Text extracted from each page:
※

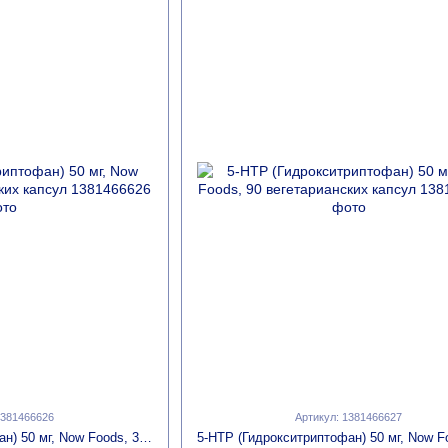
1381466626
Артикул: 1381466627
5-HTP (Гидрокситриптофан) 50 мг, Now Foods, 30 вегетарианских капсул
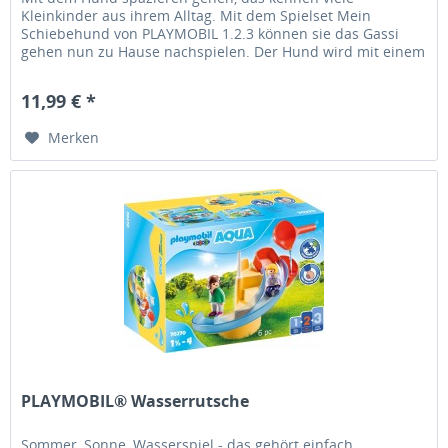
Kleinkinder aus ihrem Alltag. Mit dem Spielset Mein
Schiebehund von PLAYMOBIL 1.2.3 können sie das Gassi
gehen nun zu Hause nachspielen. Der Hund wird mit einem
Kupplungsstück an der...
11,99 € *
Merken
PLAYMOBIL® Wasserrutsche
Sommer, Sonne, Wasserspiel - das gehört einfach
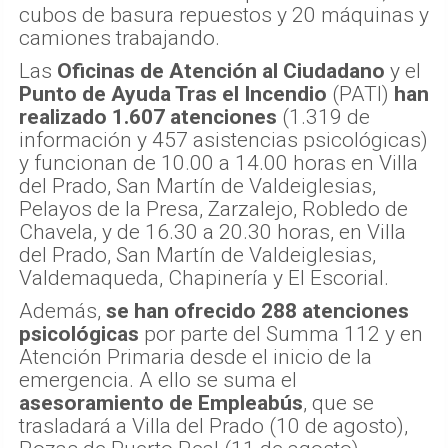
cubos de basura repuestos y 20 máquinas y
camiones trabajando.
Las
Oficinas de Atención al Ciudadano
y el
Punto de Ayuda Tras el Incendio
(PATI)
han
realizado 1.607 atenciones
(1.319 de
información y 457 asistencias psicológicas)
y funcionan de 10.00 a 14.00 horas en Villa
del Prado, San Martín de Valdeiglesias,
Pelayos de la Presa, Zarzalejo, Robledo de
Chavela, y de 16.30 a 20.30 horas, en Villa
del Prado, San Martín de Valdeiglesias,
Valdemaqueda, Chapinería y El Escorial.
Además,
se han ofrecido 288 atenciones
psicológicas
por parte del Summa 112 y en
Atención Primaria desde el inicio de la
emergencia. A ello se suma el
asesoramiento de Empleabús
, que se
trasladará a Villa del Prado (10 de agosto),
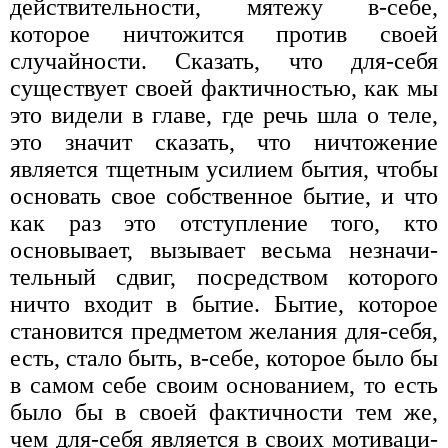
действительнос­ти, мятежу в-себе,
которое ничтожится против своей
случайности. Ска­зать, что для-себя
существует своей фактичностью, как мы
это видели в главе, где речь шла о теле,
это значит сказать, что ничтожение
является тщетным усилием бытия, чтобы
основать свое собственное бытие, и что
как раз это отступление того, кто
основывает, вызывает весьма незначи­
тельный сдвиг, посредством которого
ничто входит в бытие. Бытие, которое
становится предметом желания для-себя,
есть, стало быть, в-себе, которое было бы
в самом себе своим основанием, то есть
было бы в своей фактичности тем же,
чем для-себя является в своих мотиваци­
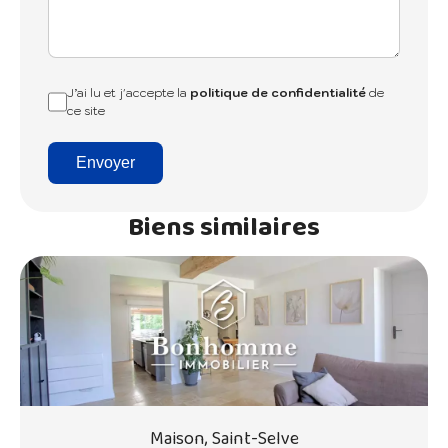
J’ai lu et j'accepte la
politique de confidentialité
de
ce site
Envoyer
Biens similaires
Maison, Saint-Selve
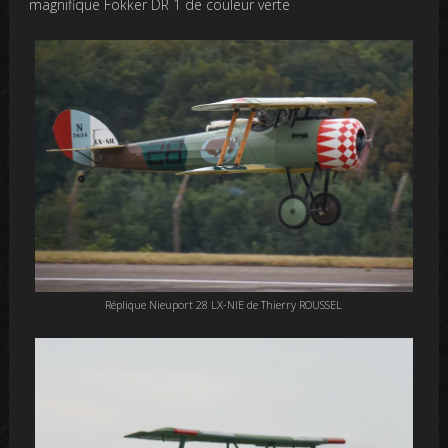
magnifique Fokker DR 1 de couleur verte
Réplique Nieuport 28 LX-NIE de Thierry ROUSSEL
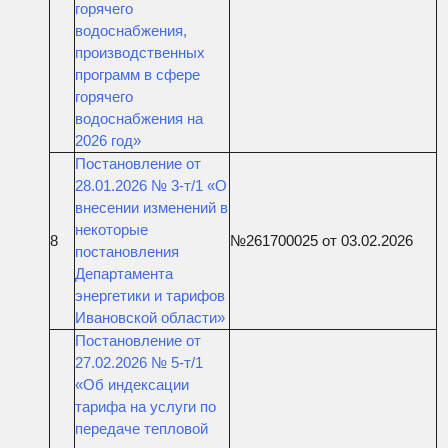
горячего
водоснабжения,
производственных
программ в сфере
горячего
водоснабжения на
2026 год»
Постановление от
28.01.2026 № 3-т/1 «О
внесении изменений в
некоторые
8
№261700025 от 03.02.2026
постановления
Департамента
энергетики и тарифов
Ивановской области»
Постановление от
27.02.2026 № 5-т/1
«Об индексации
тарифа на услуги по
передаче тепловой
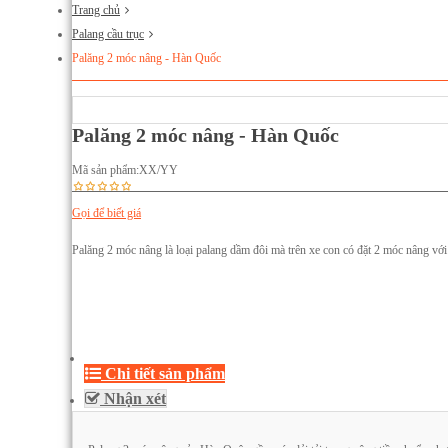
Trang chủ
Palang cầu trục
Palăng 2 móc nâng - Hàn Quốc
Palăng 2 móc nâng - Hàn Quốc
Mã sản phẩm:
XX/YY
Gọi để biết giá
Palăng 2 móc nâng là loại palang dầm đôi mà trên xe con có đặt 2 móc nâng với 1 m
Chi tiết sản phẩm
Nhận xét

※

WHAT YOU SHOULD DO: Copy the text from all of the records word for word, character for character. Leave the pictures out of your answer.

REPLY TO THE EXERCISE:
1381466626
Артикул: 1381466627
5-HTP (Гидрокситриптофан) 50 мг, Now Foods, 30 вегетарианских капсул
Kleinkinder aus ihrem Alltag. Mit dem Spielset Mein
Schiebehund von PLAYMOBIL 1.2.3 können sie das Gassi
gehen nun zu Hause nachspielen. Der Hund wird mit einem
Kupplungsstück an der...
11,99 € *
Merken
PLAYMOBIL® Wasserrutsche
Sommer, Sonne, Wasserspiel - das gehört einfach
cubos de basura repuestos y 20 máquinas y
camiones trabajando.
Las
Oficinas de Atención al Ciudadano
y el
Punto de Ayuda Tras el Incendio
(PATI)
han
realizado 1.607 atenciones
(1.319 de
información y 457 asistencias psicológicas)
y funcionan de 10.00 a 14.00 horas en Villa
del Prado, San Martín de Valdeiglesias,
Pelayos de la Presa, Zarzalejo, Robledo de
Chavela, y de 16.30 a 20.30 horas, en Villa
del Prado, San Martín de Valdeiglesias,
Valdemaqueda, Chapinería y El Escorial.
Además,
se han ofrecido 288 atenciones
psicológicas
por parte del Summa 112 y en
Atención Primaria desde el inicio de la
emergencia. A ello se suma el
asesoramiento de Empleabús
, que se
trasladará a Villa del Prado (10 de agosto),
действительнос­ти, мятежу в-себе,
которое ничтожится против своей
случайности. Ска­зать, что для-себя
существует своей фактичностью, как мы
это видели в главе, где речь шла о теле,
это значит сказать, что ничтожение
является тщетным усилием бытия, чтобы
основать свое собственное бытие, и что
как раз это отступление того, кто
основывает, вызывает весьма незначи­
тельный сдвиг, посредством которого
ничто входит в бытие. Бытие, которое
становится предметом желания для-себя,
есть, стало быть, в-себе, которое было бы
в самом себе своим основанием, то есть
было бы в своей фактичности тем же,
чем для-себя является в своих мотиваци­
J’ai lu et j'accepte la
politique de confidentialité
de
ce site
Envoyer
Biens similaires
Maison, Saint-Selve
magnifique Fokker DR 1 de couleur verte
Réplique Nieuport 28 LX-NIE de Thierry ROUSSEL
горячего
водоснабжения,
производственных
программ в сфере
горячего
водоснабжения на
2026 год»
Постановление от
28.01.2026 № 3-т/1 «О
внесении изменений в
некоторые
8
№261700025 от 03.02.2026
постановления
Департамента
энергетики и тарифов
Ивановской области»
Постановление от
27.02.2026 № 5-т/1
«Об индексации
тарифа на услуги по
передаче тепловой
Trang chủ
Palang cầu trục
Palăng 2 móc nâng - Hàn Quốc
Palăng 2 móc nâng - Hàn Quốc
Mã sản phẩm:
XX/YY
Gọi để biết giá
Palăng 2 móc nâng là loại palang dầm đôi mà trên xe con có đặt 2 móc nâng với 1 m
Chi tiết sản phẩm
Nhận xét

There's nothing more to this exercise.